Could the entries below be transcribed word for word, with the pictures omitted?

----- ENTRIES SUPPLIED

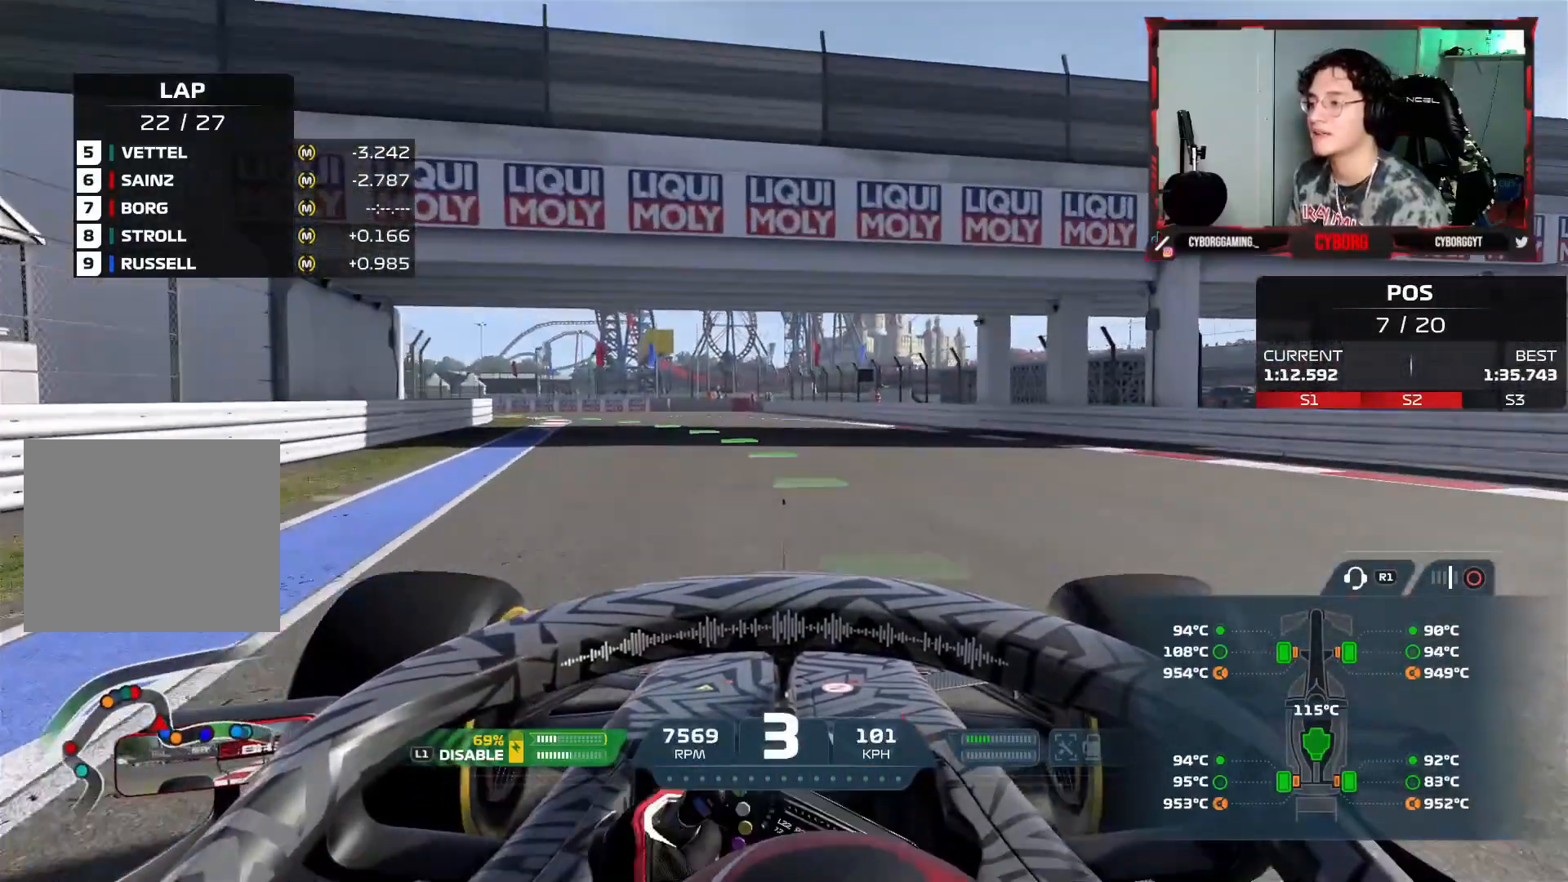
{"buttons": ["R2"], "left_stick": "left", "right_stick": "center", "events": [[33, "left_stick", "center"], [117, "left_stick", "left"]]}
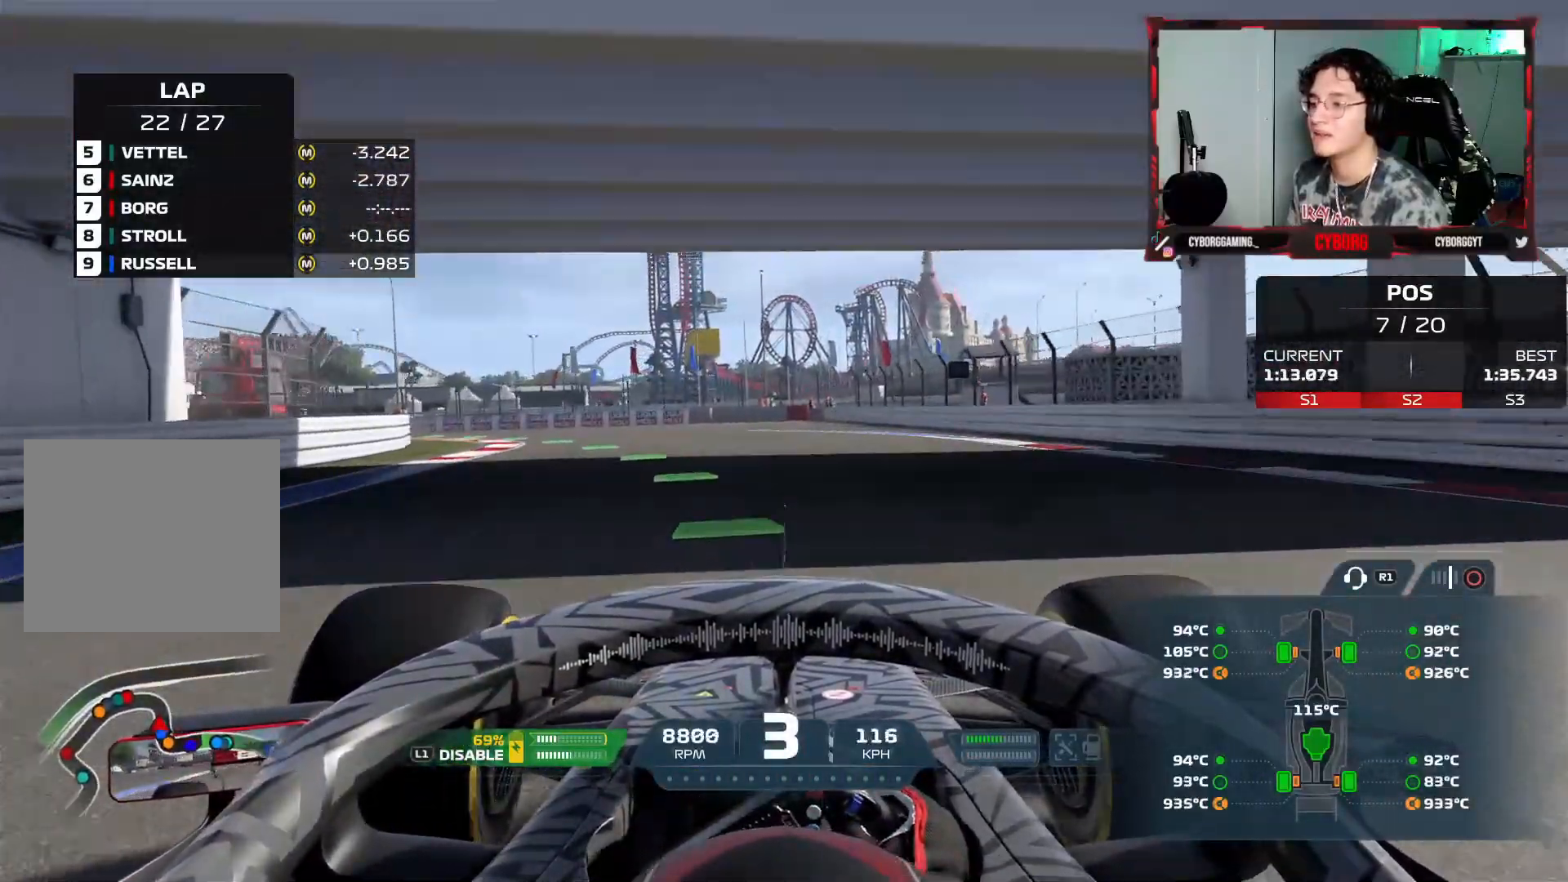
{"buttons": [], "left_stick": "left", "right_stick": "center", "events": [[150, "R2", "up"]]}
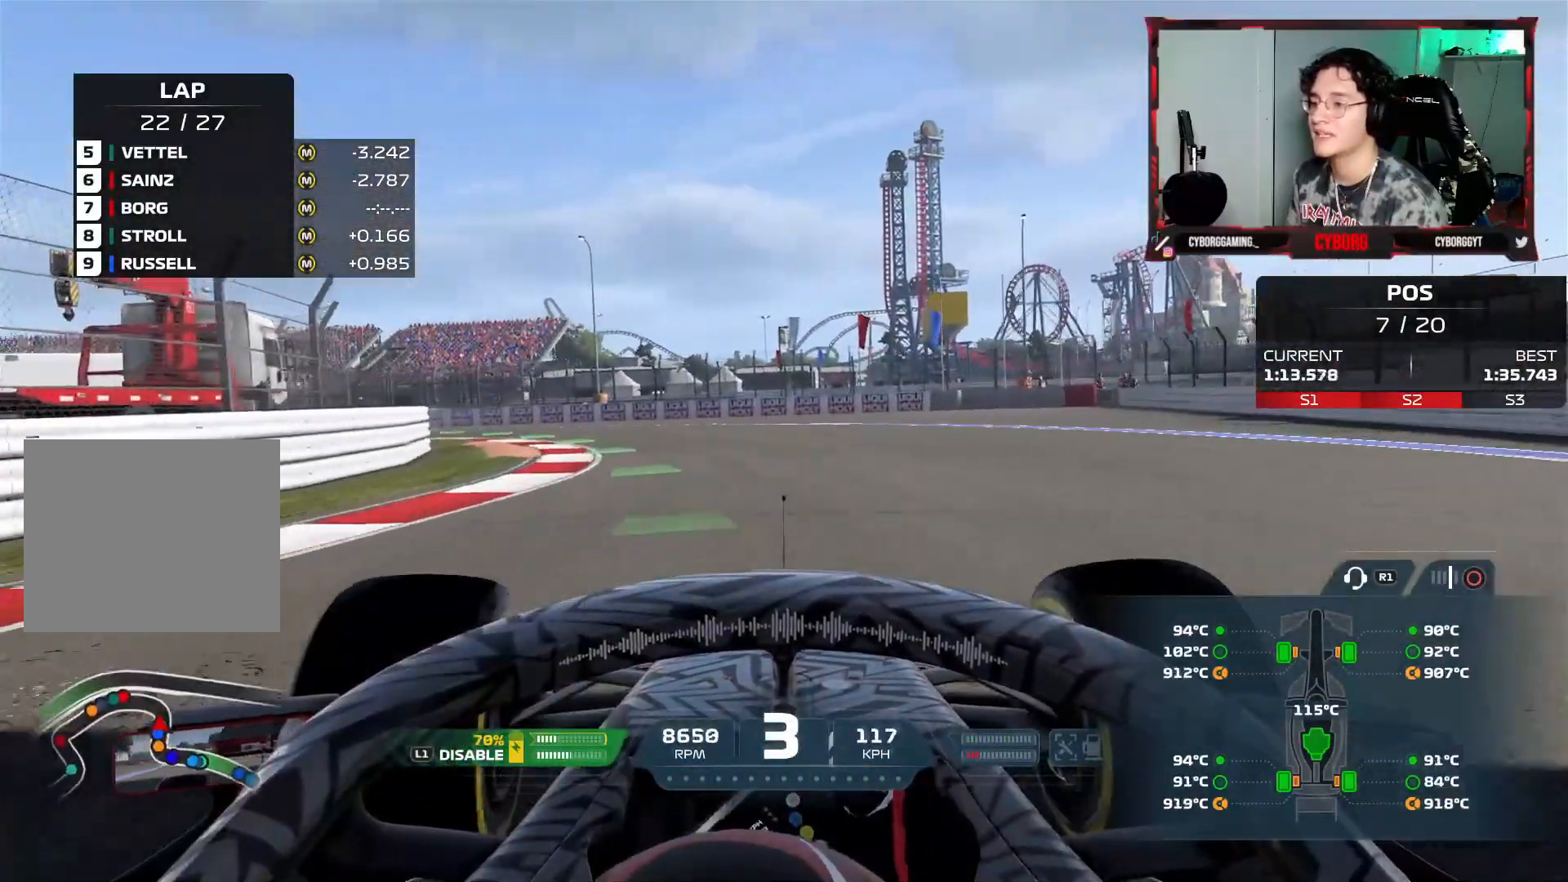
{"buttons": [], "left_stick": "left", "right_stick": "center", "events": []}
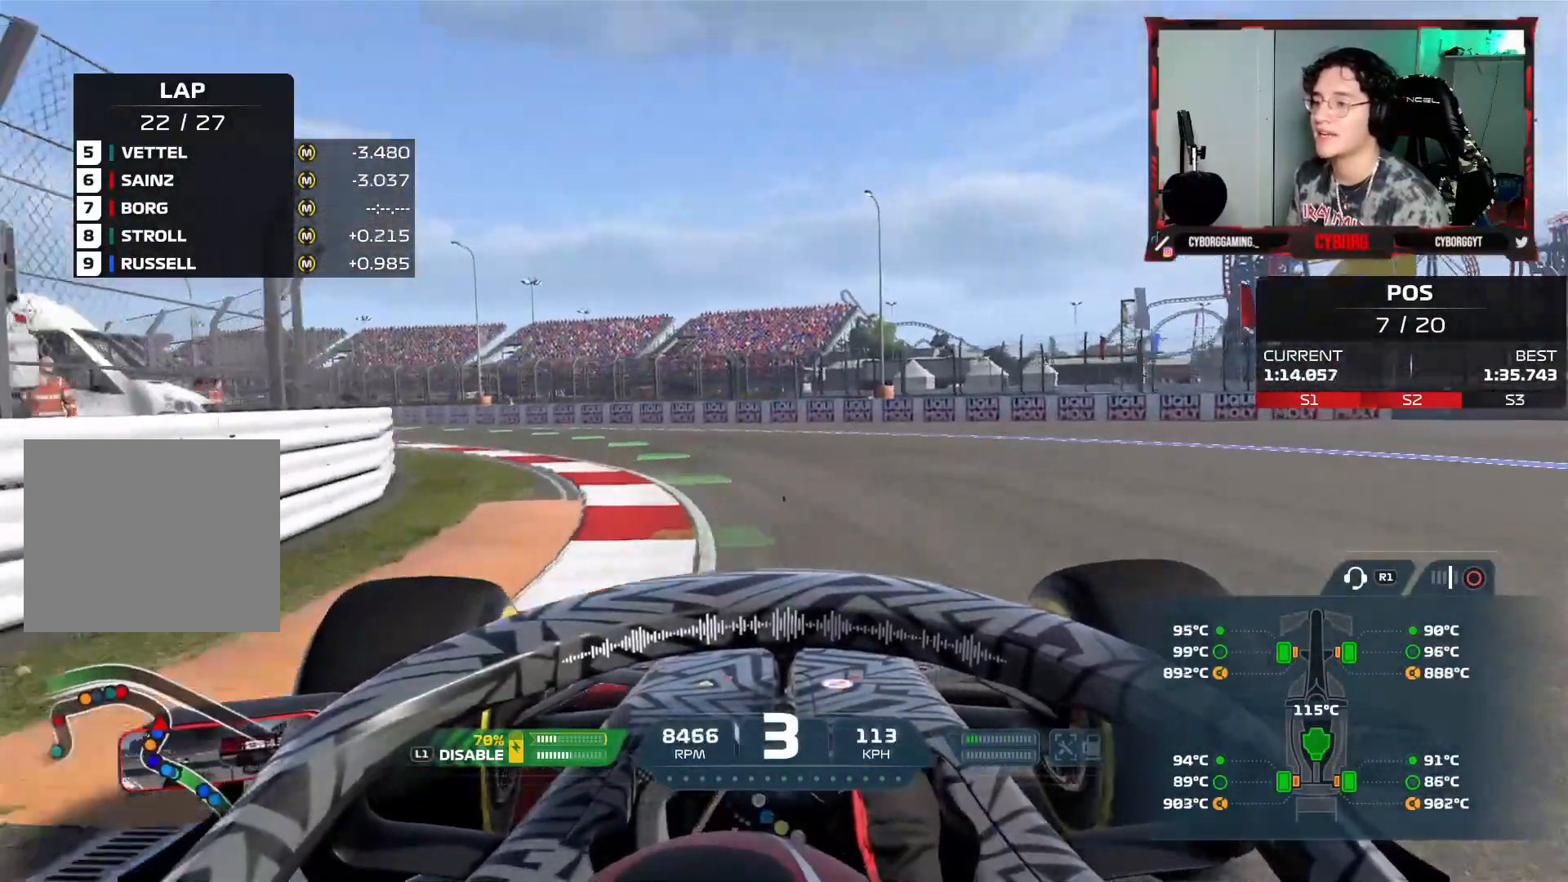
{"buttons": ["R2"], "left_stick": "left", "right_stick": "center", "events": [[83, "R2", "down"], [217, "R2", "up"], [333, "R2", "down"]]}
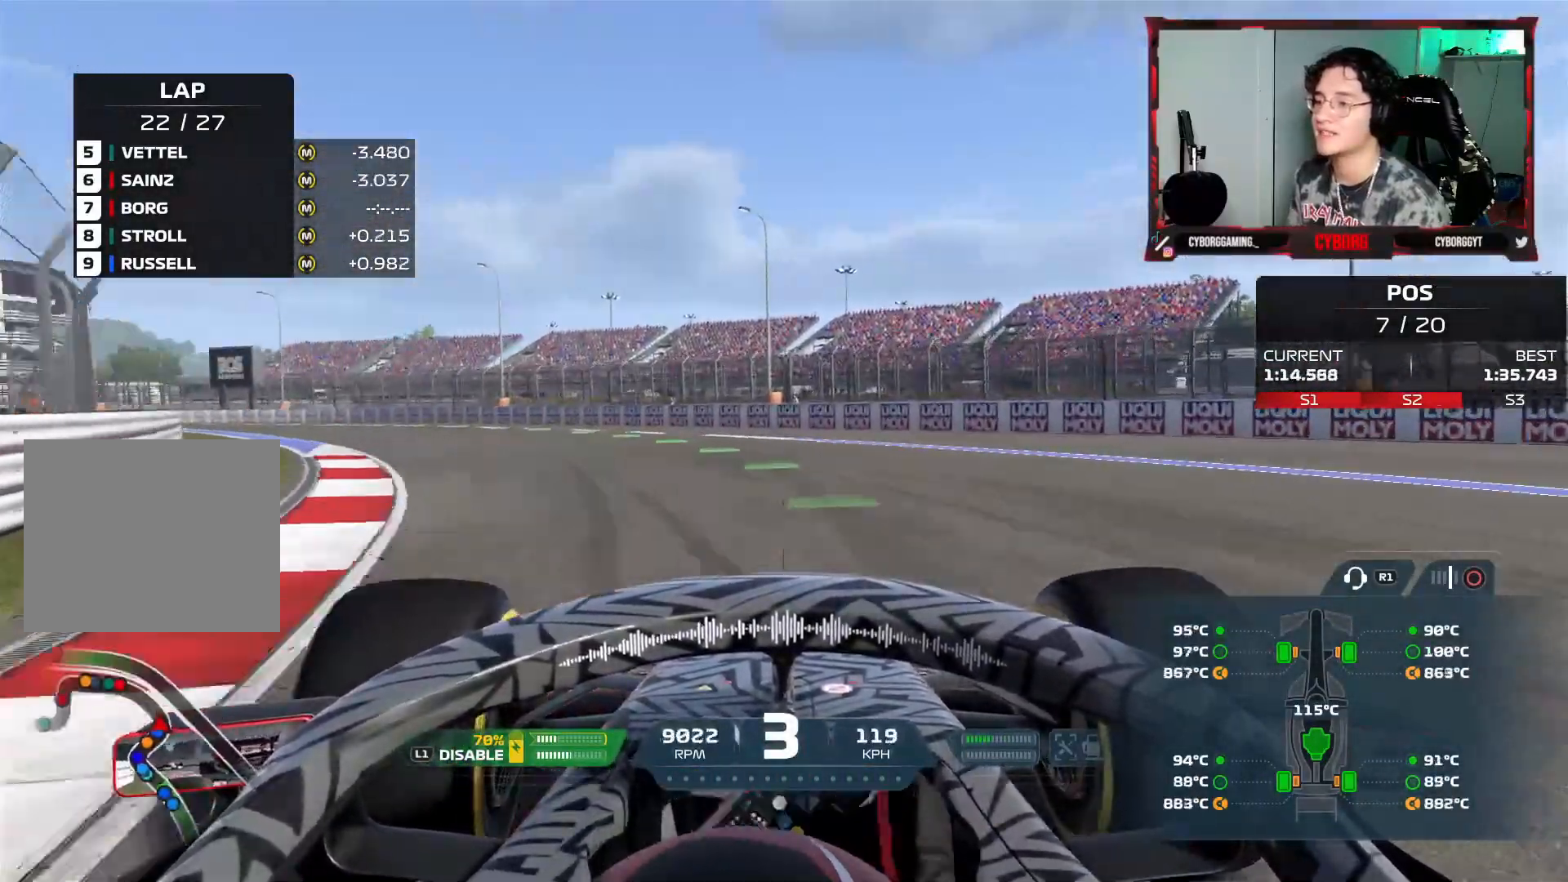
{"buttons": ["R2"], "left_stick": "left", "right_stick": "center", "events": []}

----------

SOLUTION FOR THIS TASK:
{"buttons": ["R2"], "left_stick": "left", "right_stick": "center", "events": [[33, "left_stick", "center"], [117, "left_stick", "left"]]}
{"buttons": [], "left_stick": "left", "right_stick": "center", "events": [[150, "R2", "up"]]}
{"buttons": [], "left_stick": "left", "right_stick": "center", "events": []}
{"buttons": ["R2"], "left_stick": "left", "right_stick": "center", "events": [[83, "R2", "down"], [217, "R2", "up"], [333, "R2", "down"]]}
{"buttons": ["R2"], "left_stick": "left", "right_stick": "center", "events": []}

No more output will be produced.